At any rate. Scream. I recently read one of the MOST.APPALLING. BLOGS.EVER. with blatant disrespect for China being spewed from this AP's mouth. I have been so distraught and angry I've yet to post about this on my own site- I need time to process (the author deleted my comment).

Tim

Paula, for me it all comes down to a single letter. Too many AP's go into adoption thinking they are on a mission to Save a child. When you become an AP to Have (or Have another) child then you start from a different point. Change that "S" to an "H" and you go from seeing yourself as the doer of a good deed to someone enjoying the privilege of responsibility. Part of that responsibility, in my view, is accepting the fact that others were part of your child's life before you and even more importantly made your child's life possible. They are real people and not just biological markers on your child's path to you. For the life of me I cannot imagine why anyone would ever want to diminish or ignore them. One day I'd love to meet my daughters' first parents to both thank them and let them know their/our children are remarkable people.
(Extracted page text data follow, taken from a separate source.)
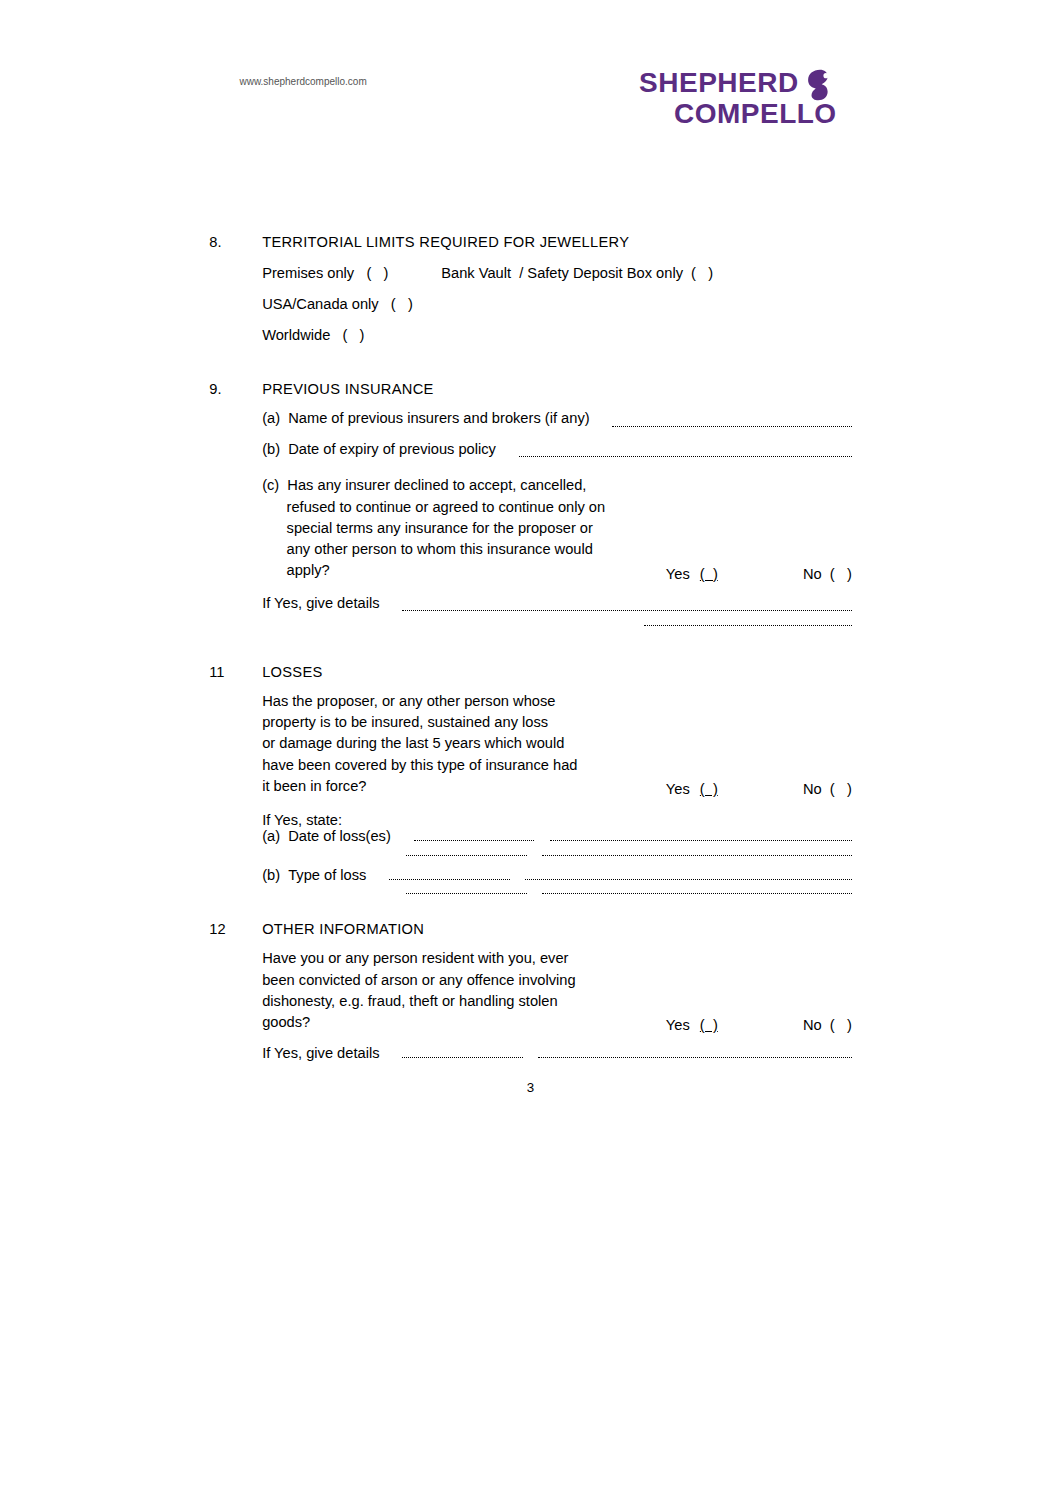www.shepherdcompello.com
SHEPHERD COMPELLO
8.
TERRITORIAL LIMITS REQUIRED FOR JEWELLERY
Premises only ( ) Bank Vault / Safety Deposit Box only ( )
USA/Canada only ( )
Worldwide ( )
9.
PREVIOUS INSURANCE
(a) Name of previous insurers and brokers (if any)
(b) Date of expiry of previous policy
(c) Has any insurer declined to accept, cancelled,
refused to continue or agreed to continue only on
special terms any insurance for the proposer or
any other person to whom this insurance would
apply?
Yes ( ) No ( )
If Yes, give details
11
LOSSES
Has the proposer, or any other person whose
property is to be insured, sustained any loss
or damage during the last 5 years which would
have been covered by this type of insurance had
it been in force?
Yes ( ) No ( )
If Yes, state:
(a) Date of loss(es)
(b) Type of loss
12
OTHER INFORMATION
Have you or any person resident with you, ever
been convicted of arson or any offence involving
dishonesty, e.g. fraud, theft or handling stolen
goods?
Yes ( ) No ( )
If Yes, give details
3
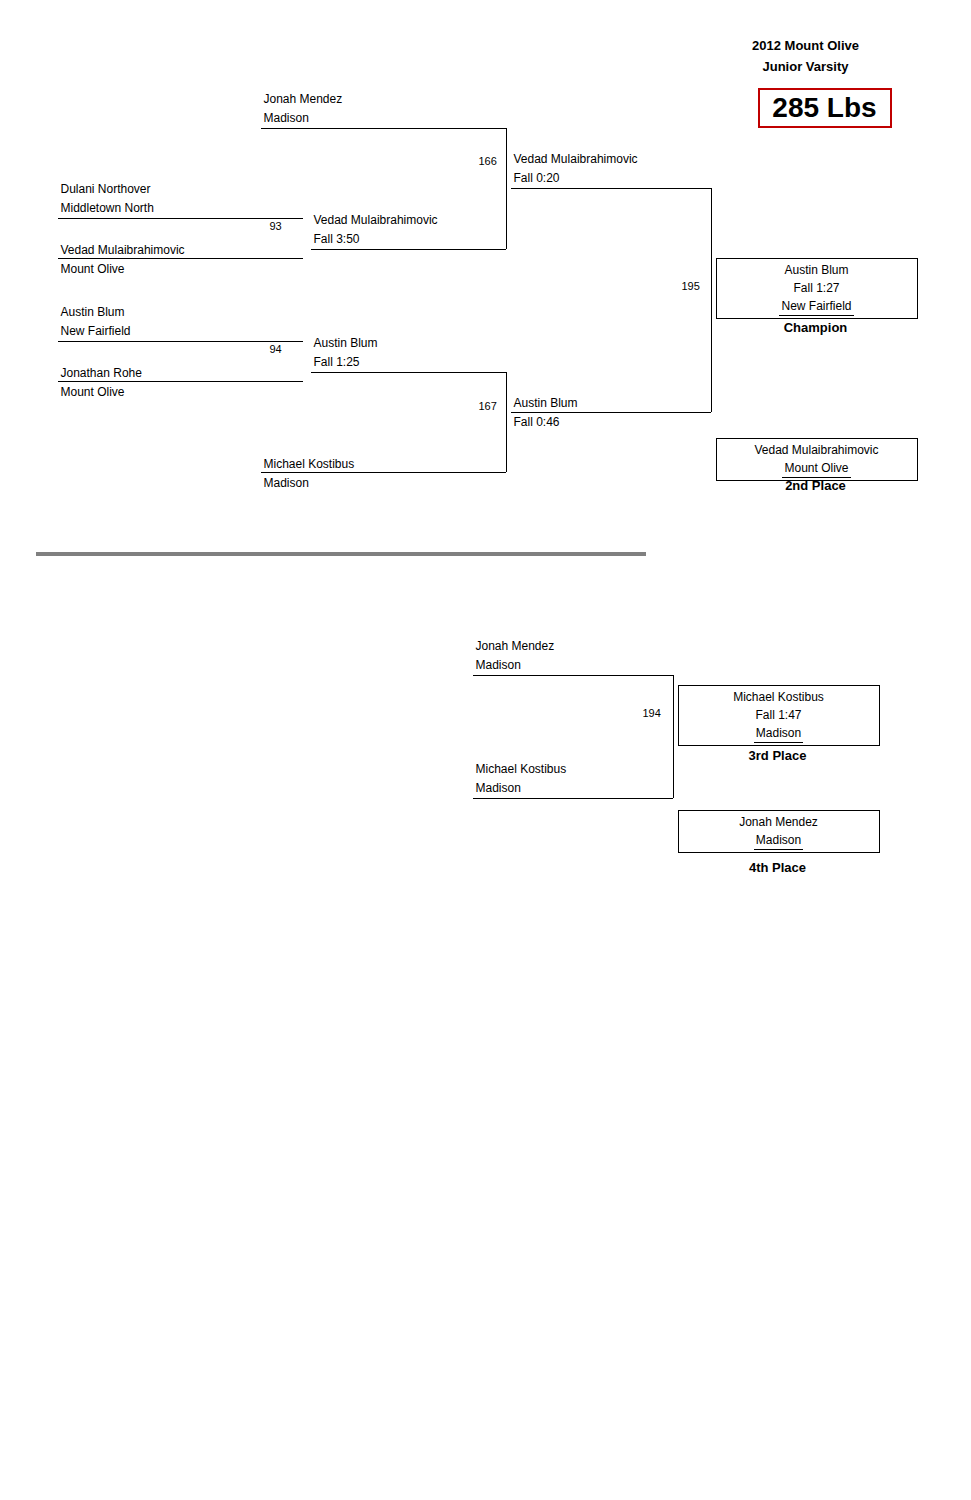2012 Mount Olive
Junior Varsity
285 Lbs
Jonah Mendez Madison
Dulani Northover Middletown North
Vedad Mulaibrahimovic Mount Olive
93
Vedad Mulaibrahimovic Fall 3:50
Austin Blum New Fairfield
Jonathan Rohe Mount Olive
94
Austin Blum Fall 1:25
Michael Kostibus Madison
166
Vedad Mulaibrahimovic Fall 0:20
167
Austin Blum Fall 0:46
195
Austin Blum
Fall 1:27
New Fairfield
Champion
Vedad Mulaibrahimovic
Mount Olive
2nd Place
Jonah Mendez Madison
Michael Kostibus Madison
194
Michael Kostibus
Fall 1:47
Madison
3rd Place
Jonah Mendez
Madison
4th Place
What you're saying needs to be said. Thank you. I wish more people were open to hearing it.

happymomof2

I have in the past enjoyed reading your blog, but this one will be the last that I read.

"Maybe it would take an event as horrific as this - THE LOSS OF A CHILD - for some adoptive parents to truly understand down to the depths of their heart and to the core of their soul how horrific it is to suffer THE LOSS OF A CHILD." This statement takes it too far! I am an adoptive mother, and I look at my children and grieve for what their birth mothers are missing. I don't know any adoptive parent who doesn't understand that their is a great loss for the birth mother and the child when an adoption takes place.

Mei Ling

"I am an adoptive mother, and I look at my children and grieve for what their birth mothers are missing."

But you HAVE your children.

Krista

Uh, "happymomof2"? My adoptive parents fit into the category of "not giving-a-flying-f*ck" about what my birthmother and father suffered in losing their child.
You must not know very many AP's, because a whooole lot of them fit that description. Attend any adoption picnic. You'll see.